[YOUR ASSIGNMENT] Give again, exactly as written, the lines of the records below from the line with "3-甲氧基丙酸甲酯3852-09-3" to the line with "cuando se abran las ventas". Both end lines count; pictures do not.

[INPUT]
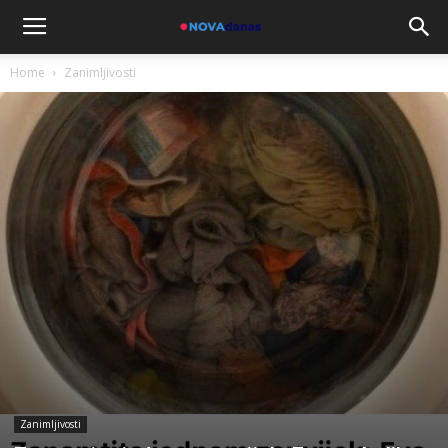
Home
Zanimljivosti
Zanimljivosti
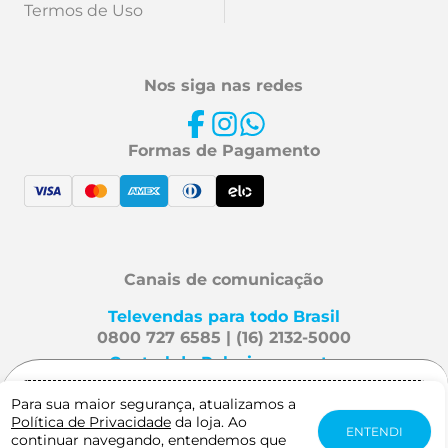
Termos de Uso
Nos siga nas redes
Formas de Pagamento
Canais de comunicação
Televendas para todo Brasil
0800 727 6585 | (16) 2132-5000
Central de Relacionamento
Fale Conosco
Para sua maior segurança, atualizamos a
Gostaria de receber notificação quando
Política de Privacidade
da loja. Ao
este produto estiver disponível?
ENTENDI
continuar navegando, entendemos que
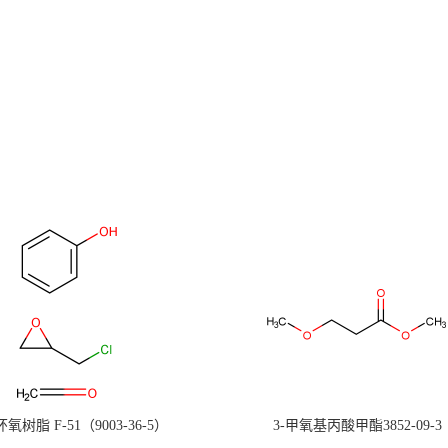
氧树脂 F-51（9003-36-5）
3-甲氧基丙酸甲酯3852-09-3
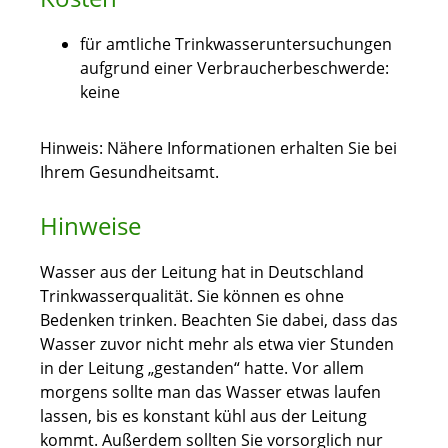
für amtliche Trinkwasseruntersuchungen
aufgrund einer Verbraucherbeschwerde:
keine
Hinweis: Nähere Informationen erhalten Sie bei
Ihrem Gesundheitsamt.
Hinweise
Wasser aus der Leitung hat in Deutschland
Trinkwasserqualität. Sie können es ohne
Bedenken trinken. Beachten Sie dabei, dass das
Wasser zuvor nicht mehr als etwa vier Stunden
in der Leitung „gestanden“ hatte. Vor allem
morgens sollte man das Wasser etwas laufen
lassen, bis es konstant kühl aus der Leitung
kommt. Außerdem sollten Sie vorsorglich nur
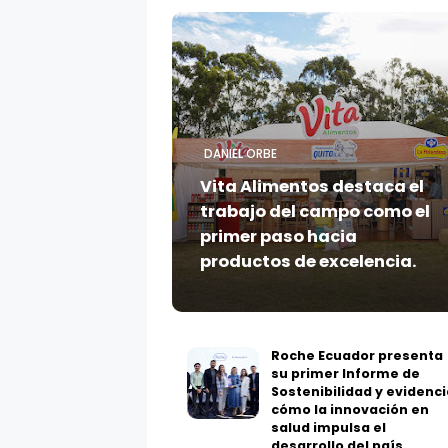
DANIEL ORBE
Vita Alimentos destaca el
trabajo del campo como el
primer paso hacia
productos de excelencia.
Roche Ecuador presenta
su primer Informe de
Sostenibilidad y evidenci
cómo la innovación en
salud impulsa el
desarrollo del país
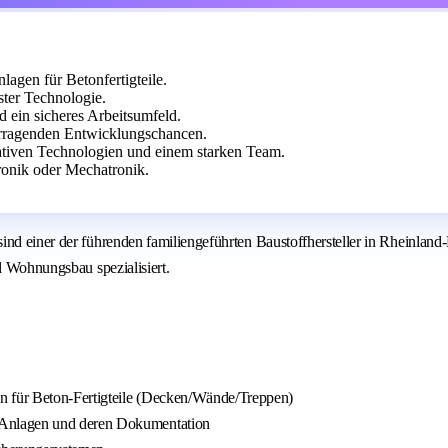
agen für Betonfertigteile.
ster Technologie.
 ein sicheres Arbeitsumfeld.
rragenden Entwicklungschancen.
ativen Technologien und einem starken Team.
ronik oder Mechatronik.
ind einer der führenden familiengeführten Baustoffhersteller in Rheinland
d Wohnungsbau spezialisiert.
en für Beton-Fertigteile (Decken/Wände/Treppen)
 Anlagen und deren Dokumentation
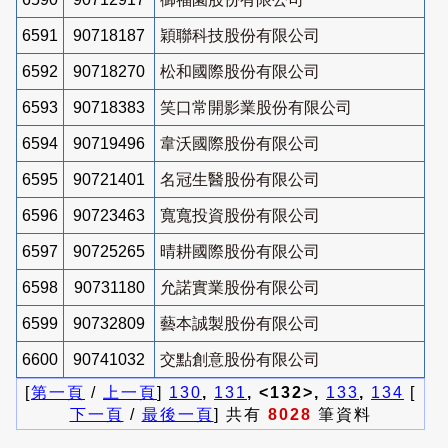
6591
90718187
穎聯科技股份有限公司
6592
90718270
松和國際股份有限公司
6593
90718383
笑口常開影業股份有限公司
6594
90719496
韋沃國際股份有限公司
6595
90721401
名冠生醫股份有限公司
6596
90723463
寬寬投資股份有限公司
6597
90725265
晴耕國際股份有限公司
6598
90731180
允諾實業股份有限公司
6599
90732809
藝本誠製股份有限公司
6600
90741032
交點創意股份有限公司
[
第一頁
/
上一頁
]
130
,
131
, <132>,
133
,
134
[
下一頁
/
最後一頁
] 共有
8028
筆資料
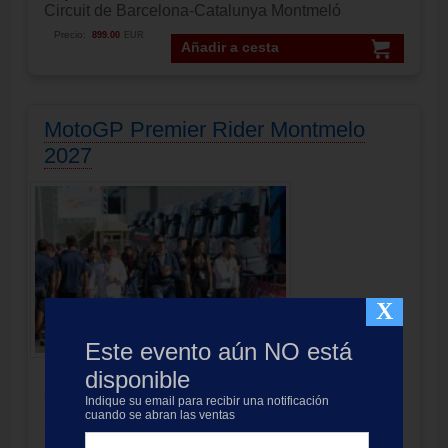
Circuit de Barcelona-Catalunya Montmeló
Precio:
899.00
EUR
Añadir a cesta
MotoGP Premier Rider Montmelo
2027
X
Este evento aún NO está
disponible
MotoGP Premier
Rider
entrada 3 días moto GP Catalunya
Indique su email para recibir una notificación
Experiencias Premier: Viernes
cuando se abran las ventas
Circuit de Barcelona-Catalunya Montmeló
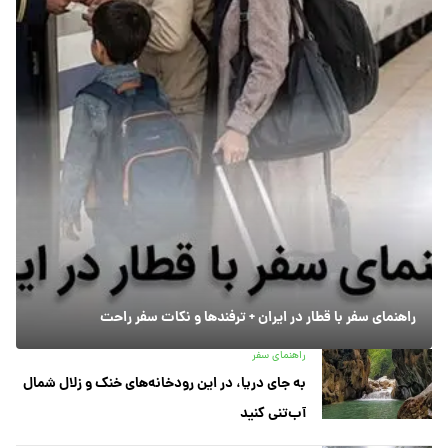
راهنمای سفر با قطار در ایران + ترفندها و نکات سفر راحت
راهنمای سفر
به جای دریا، در این رودخانه‌های خنک و زلال شمال
آب‌تنی کنید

[SOLUTION TO THE PROBLEM]
3-甲氧基丙酸甲酯3852-09-3
für amtliche Trinkwasseruntersuchungen
aufgrund einer Verbraucherbeschwerde:
keine
Hinweis: Nähere Informationen erhalten Sie bei
Ihrem Gesundheitsamt.
Hinweise
Wasser aus der Leitung hat in Deutschland
Trinkwasserqualität. Sie können es ohne
Bedenken trinken. Beachten Sie dabei, dass das
Wasser zuvor nicht mehr als etwa vier Stunden
in der Leitung „gestanden“ hatte. Vor allem
morgens sollte man das Wasser etwas laufen
lassen, bis es konstant kühl aus der Leitung
kommt. Außerdem sollten Sie vorsorglich nur
DANIEL ORBE
Vita Alimentos destaca el
trabajo del campo como el
primer paso hacia
productos de excelencia.
Roche Ecuador presenta
su primer Informe de
Sostenibilidad y evidenci
cómo la innovación en
salud impulsa el
desarrollo del país
agen für Betonfertigteile.
ster Technologie.
 ein sicheres Arbeitsumfeld.
rragenden Entwicklungschancen.
ativen Technologien und einem starken Team.
ronik oder Mechatronik.
ind einer der führenden familiengeführten Baustoffhersteller in Rheinland
d Wohnungsbau spezialisiert.
en für Beton-Fertigteile (Decken/Wände/Treppen)
 Anlagen und deren Dokumentation
6591
90718187
穎聯科技股份有限公司
6592
90718270
松和國際股份有限公司
6593
90718383
笑口常開影業股份有限公司
6594
90719496
韋沃國際股份有限公司
6595
90721401
名冠生醫股份有限公司
6596
90723463
寬寬投資股份有限公司
6597
90725265
晴耕國際股份有限公司
6598
90731180
允諾實業股份有限公司
6599
90732809
藝本誠製股份有限公司
6600
90741032
交點創意股份有限公司
[
第一頁
/
上一頁
]
130
,
131
, <132>,
133
,
134
[
下一頁
/
最後一頁
] 共有
8028
筆資料
Circuit de Barcelona-Catalunya Montmeló
Precio:
899.00
EUR
Añadir a cesta
MotoGP Premier Rider Montmelo
2027
X
Este evento aún NO está
disponible
MotoGP Premier
Rider
entrada 3 días moto GP Catalunya
Indique su email para recibir una notificación
Experiencias Premier: Viernes
cuando se abran las ventas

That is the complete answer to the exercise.